El roble es el árbol emblemático de mi pueblo. Por donde quiera que  vayas, los robles te acompañan. Es un roble rechoncho, que se ha distinguido por su resistencia a las intemperies, que ha nacido para quedarse, así sea entre lastras donde sus raíces flirtean con las piedras y cantos rodados que aprisiona entre sus tentáculos para subsistir.  Se ha batido con las cencelladas, con la nieve y el hielo, con el cierzo, con el estío sofocante y guerreado con la sequía pertinaz, nunca se ha amilanado, y triunfó. Por eso su madera es dura como el pedernal, parejo a su prima hermana la encina.
Es nuestro roble; rechoncho, señorial en su juventud y achacoso en su vejez que, sin embargo, su cuerpo arrugado, resquebrajado por dentro, da cobijo a colonias de hormigas que encuentran en sus entrañas la protección en un ambiente climatizado: es un roble solidario.
No es roble de madera para hacer toneles, no, para eso está el roble francés, que es más corpulento, más altivo; ya se sabe: los franceses son así. Pero nuestro roble cumple con creces su misión. Siempre nos acompaña: Desde la cuna hecha con su madera, hasta en la despedida de este mundo, de cuya madera, el tío Juan “Carretero”, hacedor de carros y excelente carpintero, conseguía unas tablas para el féretro, a falta de madera de pino.
 De modo que nuestro roble nació para morir con nosotros. Que el invierno se ponía terco y montaraz, ahí estaba el roble proporcionando leña para la lumbre, para el horno, para hacer cisco, madera para los anaqueles en la cocina, para el tajo donde se sacrificaba el cerdo, para el escabel de la cocina, para tajuelas y artesas. Siempre el roble salía al paso para aliviarnos nuestro paso en el tiempo.

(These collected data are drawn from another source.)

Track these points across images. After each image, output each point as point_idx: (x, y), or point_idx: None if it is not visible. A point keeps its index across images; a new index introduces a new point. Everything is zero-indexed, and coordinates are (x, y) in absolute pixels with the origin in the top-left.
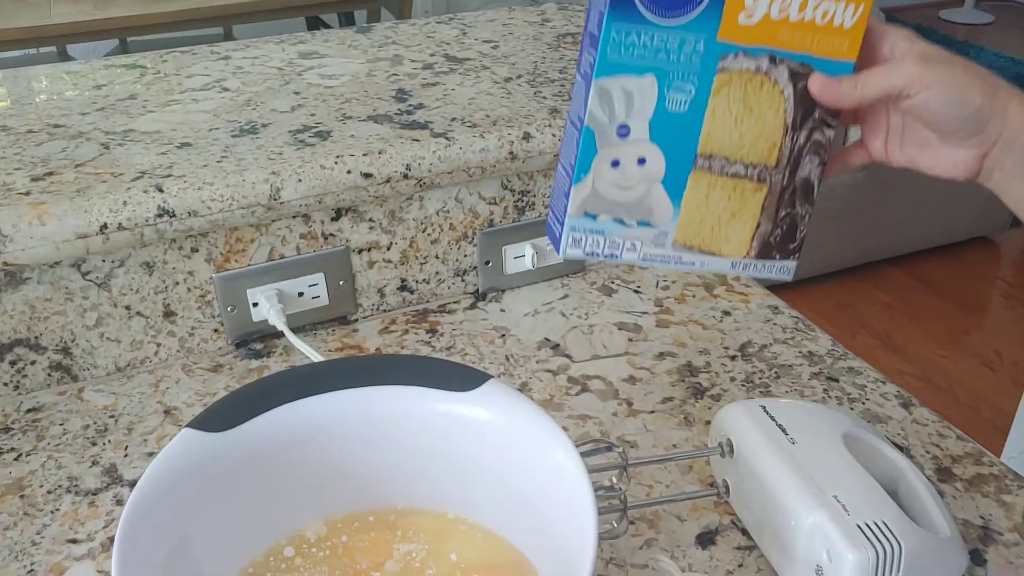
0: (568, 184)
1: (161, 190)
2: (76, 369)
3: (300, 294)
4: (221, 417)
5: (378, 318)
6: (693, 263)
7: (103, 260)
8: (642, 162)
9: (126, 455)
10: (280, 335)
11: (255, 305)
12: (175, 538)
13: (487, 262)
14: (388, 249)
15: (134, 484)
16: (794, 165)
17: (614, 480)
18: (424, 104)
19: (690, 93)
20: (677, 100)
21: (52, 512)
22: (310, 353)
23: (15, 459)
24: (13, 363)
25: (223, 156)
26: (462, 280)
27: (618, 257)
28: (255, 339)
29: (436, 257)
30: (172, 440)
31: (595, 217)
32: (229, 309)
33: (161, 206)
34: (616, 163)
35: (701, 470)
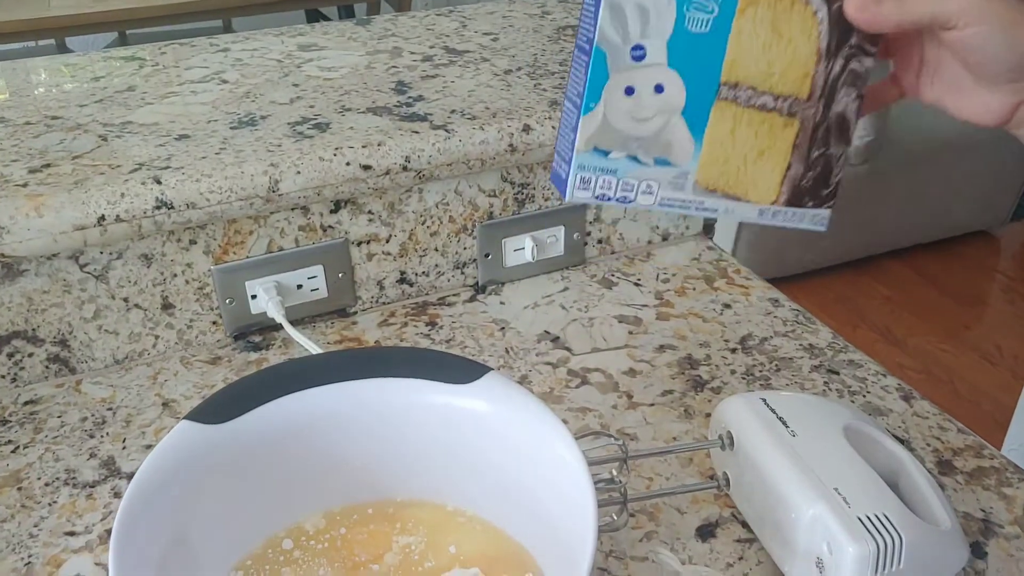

En la primavera se vestía de verde roble, claro está, y sus ramas daban cobijo a las aves, las tórtolas anidaban y criaban sus pichones, y alzaban el vuelo triunfantes, aunque no siempre, porque los chavales más de una vez le hurtamos un polluelo para admirar su corbata de adulto en la jaula.
En verano el roble con su  frondoso ramaje, proporcionaba sombra a los segadores donde encontraban el frescor reconfortante a la hora del almuerzo reparador: cocido al canto, queso, chorizo y lomo.

En septiembre alumbraba su fruto, el verde bellota despuntaba en sus ramas, bellotas para los chanchos, como decía mi abuelo Ángel a los cerdos, que así se llaman también. De modo que nuestro roble, antes de  despedirse para hibernar con nosotros, nos ofrece su último aroma, su último traje de luces: es nuestro querido roble ambarino.